NATO’s flagship cyber exercise, Cyber Coalition 2025, challenged more than 1,300 cyber defenders from 36 NATO and partner nations to guard against major attacks on critical infrastructure, including power plants, fuel depots, commercial satellites and military networks. During the exercise, from November 28 to December 4, 2025, NATO’s Allied Command Transformation oversaw seven realistic scenarios that required participants to manage a range of advanced cyber incidents.
Cyber Coalition is set up as a collaborative drill, not a contest, said U.S. Navy Cmdr. Brian Caplan, the exercise director. “Other cyber exercises are often about who wins a trophy. Ours is different, it’s about synergy — nations helping nations, and the stronger helping the weaker, so everyone is better prepared,” he said, according to The Record, a cybersecurity news publication.
This year’s cyber exercise was NATO’s largest. It was executed through the Estonian Cyber Security Exercises and Training Centre, or CR14, in Tallinn, Estonia’s capital.
Trainers participated from their respective nations and entities through virtual networks, while an exercise control group assembled in Estonia to execute the event. Only about 200 of the more than 1,300 participants were on site in Estonia.
The exercise comes as NATO has increasingly warned about hybrid threats from Russia as it continues its war on Ukraine. “There is no boundary in cyber — it’s worldwide,” Caplan said in a NATO new release. “The better you can share and collaborate, the stronger and more resilient our collective defences become.”

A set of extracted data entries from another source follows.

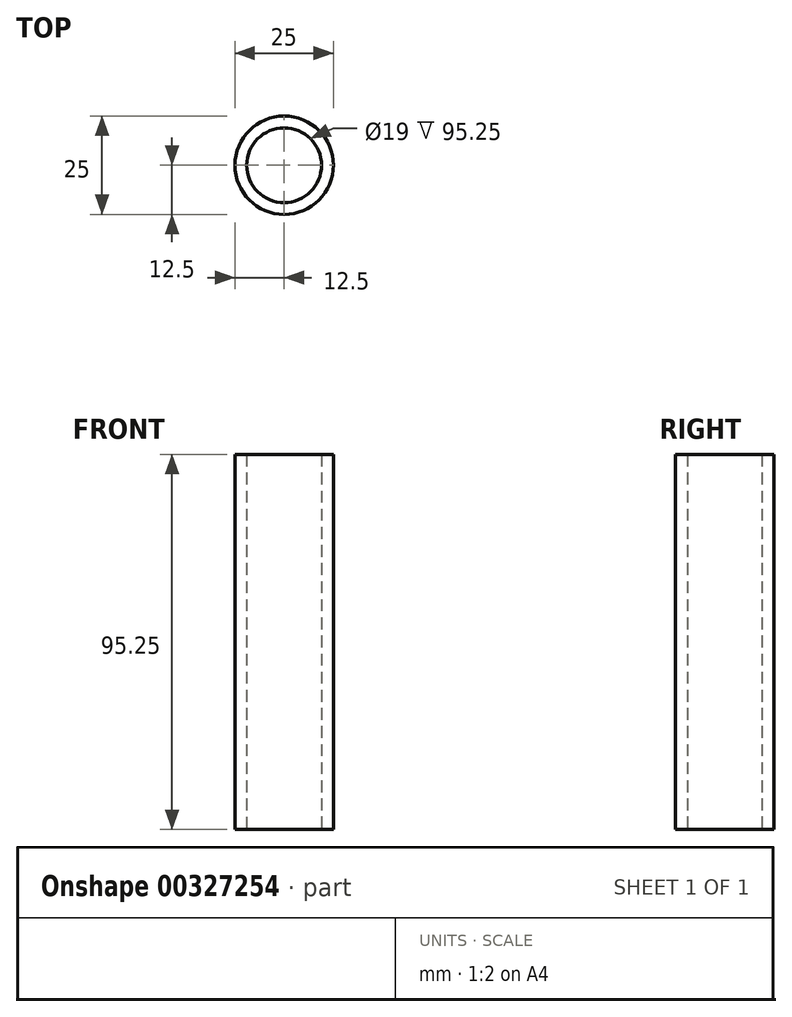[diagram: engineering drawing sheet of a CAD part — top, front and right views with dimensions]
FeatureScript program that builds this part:
annotation { "Feature Type Name" : "Feature", "Feature Type Description" : "" }
export const myFeature = defineFeature(function(context is Context, id is Id, definition is map)
    precondition{}
    {
        {
            var Q0;
            Q0=qCreatedBy(makeId("Top.planeOp"),FACE);
            var sketch = newSketch(context, id + "F0", { "sketchPlane" : qUnion([Q0])});
            skCircle(sketch, "E0", {"center": v(0, 0) * mm, "radius": 12.5 * mm});
            skSolve(sketch);
        }
        {
            var Q0;
            Q0 = qSketchRegion(id + "F0", true);
            extrude(context, id + "F1", {"entities" : qUnion([Q0]), "depth" : 95.25 * mm, "offsetDistance" : 25 * mm});
        }
        {
            var Q0;
            Q0=makeQuery(id+"F1.opExtrude","CAP_FACE",FACE,{"disambiguationData":[OSD([sQuery(id+"F0.wireOp",EDGE,"E0")])],"isStart":true});
            var sketch = newSketch(context, id + "F2", { "sketchPlane" : qUnion([Q0])});
            skCircle(sketch, "E1", {"center": v(0, 0) * mm, "radius": 9.5 * mm});
            skSolve(sketch);
        }
        {
            var Q0;
            Q0 = qSketchRegion(id + "F2", true);
            extrude(context, id + "F3", {"entities" : qUnion([Q0]), "operationType" : NewBodyOperationType.REMOVE, "endBound" : BoundingType.THROUGH_ALL, "oppositeDirection" : true, "depth" : 25 * mm});
        }
    });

The seven scenarios that tested participants were challenging and realistic, preparing cyber defenders for real-world events. They included attacks on critical national infrastructure, space-related cyber incidents, and “Ghost in the Backup’’ — involving malicious activity within backup systems. Throughout the scenarios, threat actors led sophisticated cyber operations targeting a NATO mission. These operations triggered coordination and collaboration among NATO and partner cyber defense teams.

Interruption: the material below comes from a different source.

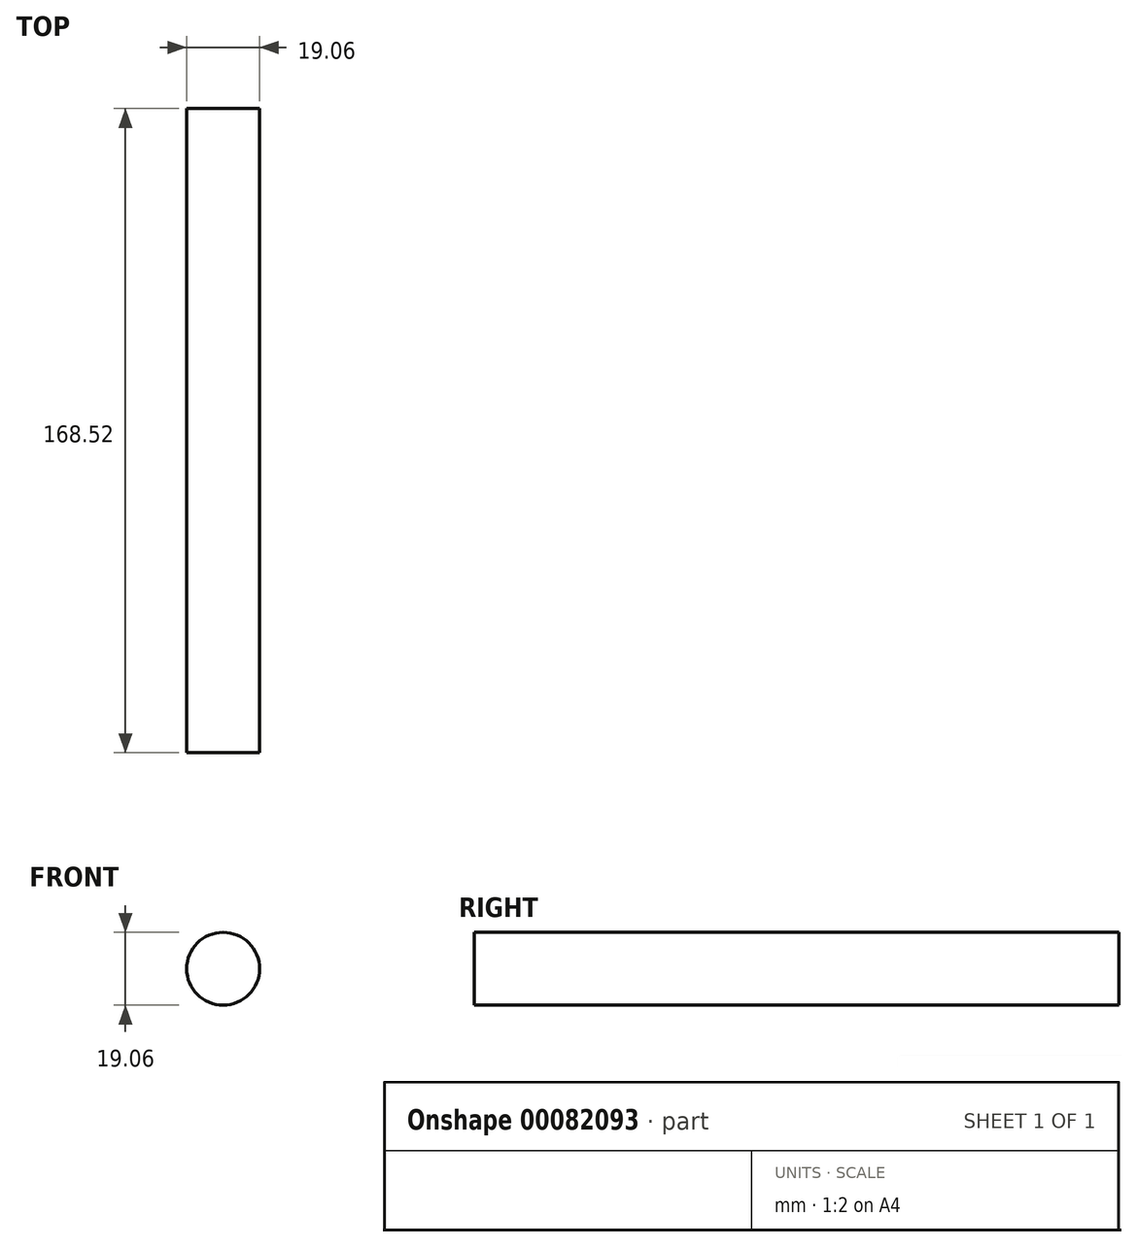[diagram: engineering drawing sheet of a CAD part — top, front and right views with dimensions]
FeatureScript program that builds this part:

“The storylines are designed so no nation can ‘win the war’ unless they communicate with others,” Caplan said, according to The Record. “Only by sharing information and working together can they understand the attack and respond effectively.”

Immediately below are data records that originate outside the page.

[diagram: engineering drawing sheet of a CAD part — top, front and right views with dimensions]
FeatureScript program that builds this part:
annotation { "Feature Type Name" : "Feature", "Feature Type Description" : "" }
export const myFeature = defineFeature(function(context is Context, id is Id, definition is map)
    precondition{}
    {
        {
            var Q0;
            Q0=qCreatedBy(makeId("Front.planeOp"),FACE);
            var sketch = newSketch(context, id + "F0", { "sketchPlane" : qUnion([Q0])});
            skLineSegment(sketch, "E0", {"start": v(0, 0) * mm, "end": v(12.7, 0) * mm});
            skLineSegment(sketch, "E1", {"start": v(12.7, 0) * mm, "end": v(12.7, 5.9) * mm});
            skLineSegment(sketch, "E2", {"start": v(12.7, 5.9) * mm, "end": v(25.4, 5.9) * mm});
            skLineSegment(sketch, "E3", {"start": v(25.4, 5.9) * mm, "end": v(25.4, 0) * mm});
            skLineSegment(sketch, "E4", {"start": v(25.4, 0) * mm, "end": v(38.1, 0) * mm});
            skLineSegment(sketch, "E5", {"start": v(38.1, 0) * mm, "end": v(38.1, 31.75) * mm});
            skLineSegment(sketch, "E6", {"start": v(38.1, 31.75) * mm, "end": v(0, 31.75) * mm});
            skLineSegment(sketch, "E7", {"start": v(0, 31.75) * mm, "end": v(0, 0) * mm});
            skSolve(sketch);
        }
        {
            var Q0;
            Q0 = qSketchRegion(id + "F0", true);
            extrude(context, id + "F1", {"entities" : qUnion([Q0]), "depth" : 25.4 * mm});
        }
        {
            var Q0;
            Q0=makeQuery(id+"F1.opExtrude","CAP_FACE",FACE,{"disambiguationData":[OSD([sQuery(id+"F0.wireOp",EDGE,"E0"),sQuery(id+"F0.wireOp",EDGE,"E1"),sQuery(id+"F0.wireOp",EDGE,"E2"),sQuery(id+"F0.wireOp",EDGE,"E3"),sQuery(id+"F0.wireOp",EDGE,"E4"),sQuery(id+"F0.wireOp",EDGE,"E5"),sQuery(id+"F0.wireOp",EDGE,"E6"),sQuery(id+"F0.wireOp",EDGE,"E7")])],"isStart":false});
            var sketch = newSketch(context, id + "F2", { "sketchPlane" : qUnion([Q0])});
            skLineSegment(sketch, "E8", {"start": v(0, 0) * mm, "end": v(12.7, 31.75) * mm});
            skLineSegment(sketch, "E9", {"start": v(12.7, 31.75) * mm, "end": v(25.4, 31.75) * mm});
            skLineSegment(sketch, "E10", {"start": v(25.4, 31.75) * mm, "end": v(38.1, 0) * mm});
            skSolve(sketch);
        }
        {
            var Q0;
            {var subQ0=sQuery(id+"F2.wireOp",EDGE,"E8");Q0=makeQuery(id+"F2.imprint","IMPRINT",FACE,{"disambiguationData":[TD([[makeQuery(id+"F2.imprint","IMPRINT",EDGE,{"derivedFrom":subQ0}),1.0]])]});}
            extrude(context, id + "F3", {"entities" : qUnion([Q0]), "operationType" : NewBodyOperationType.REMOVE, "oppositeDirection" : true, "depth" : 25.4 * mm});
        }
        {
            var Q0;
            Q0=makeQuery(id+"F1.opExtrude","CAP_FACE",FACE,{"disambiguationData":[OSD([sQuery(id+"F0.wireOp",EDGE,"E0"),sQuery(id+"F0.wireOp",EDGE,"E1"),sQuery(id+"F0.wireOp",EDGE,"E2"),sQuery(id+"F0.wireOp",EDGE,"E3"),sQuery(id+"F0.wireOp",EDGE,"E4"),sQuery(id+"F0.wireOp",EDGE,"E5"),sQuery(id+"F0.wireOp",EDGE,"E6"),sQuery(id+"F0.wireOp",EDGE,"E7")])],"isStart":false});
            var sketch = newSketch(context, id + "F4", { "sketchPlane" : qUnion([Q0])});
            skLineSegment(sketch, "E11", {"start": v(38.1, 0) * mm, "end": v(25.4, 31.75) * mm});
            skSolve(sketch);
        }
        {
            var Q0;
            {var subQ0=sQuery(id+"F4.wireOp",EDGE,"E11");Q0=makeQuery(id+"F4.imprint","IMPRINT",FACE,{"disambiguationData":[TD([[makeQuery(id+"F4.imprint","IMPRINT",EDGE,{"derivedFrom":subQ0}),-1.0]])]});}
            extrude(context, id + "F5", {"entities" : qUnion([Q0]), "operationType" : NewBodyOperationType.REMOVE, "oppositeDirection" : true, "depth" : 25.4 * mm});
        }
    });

For the seventh year in a row, 16th Air Force (Air Forces Cyber) participated as the U.S. representative at Cyber Coalition. “What our cyber warriors do here during Cyber Coalition further underscores our network of Allies and partners is an asymmetric advantage that our adversaries can never hope to match,” Air Force Lt. Gen. Thomas Hensley, 16th Air Force commander, said in a news release.
“Cyber Coalition is a unique opportunity for our Airmen to gain firsthand exposure to how NATO conducts cyber operations,” Candace Sanchez, 16th Air Force lead exercise planner, said in a U.S. European Command news release. “It is one of the few — if not the only — events where we train simultaneously at the tactical, operational, and strategic levels. It allows us to share tactics, techniques, and procedures; strengthen and mature key partnerships; build and maintain trust; and ensure we are fully prepared to operationalize together.”
In testimony before the Senate Armed Services Committee on February 13, 2025, Gen. Gregory M. Guillot, commander of United States Northern Command and North American Aerospace Defense, said: “Our principal adversaries are concentrating their increasingly sophisticated offensive cyberoperations on U.S. defense and civilian infrastructure. Over the last year, Russian-affiliated cyber actors have conducted attacks on water supply, wastewater, hydroelectric, and energy facilities in the United States, while [People’s Republic of China]-sponsored cyber actors have positioned themselves on IT networks in multiple U.S. sectors, potentially enabling them to rapidly transition to disruptive attacks in the event of a crisis or conflict.”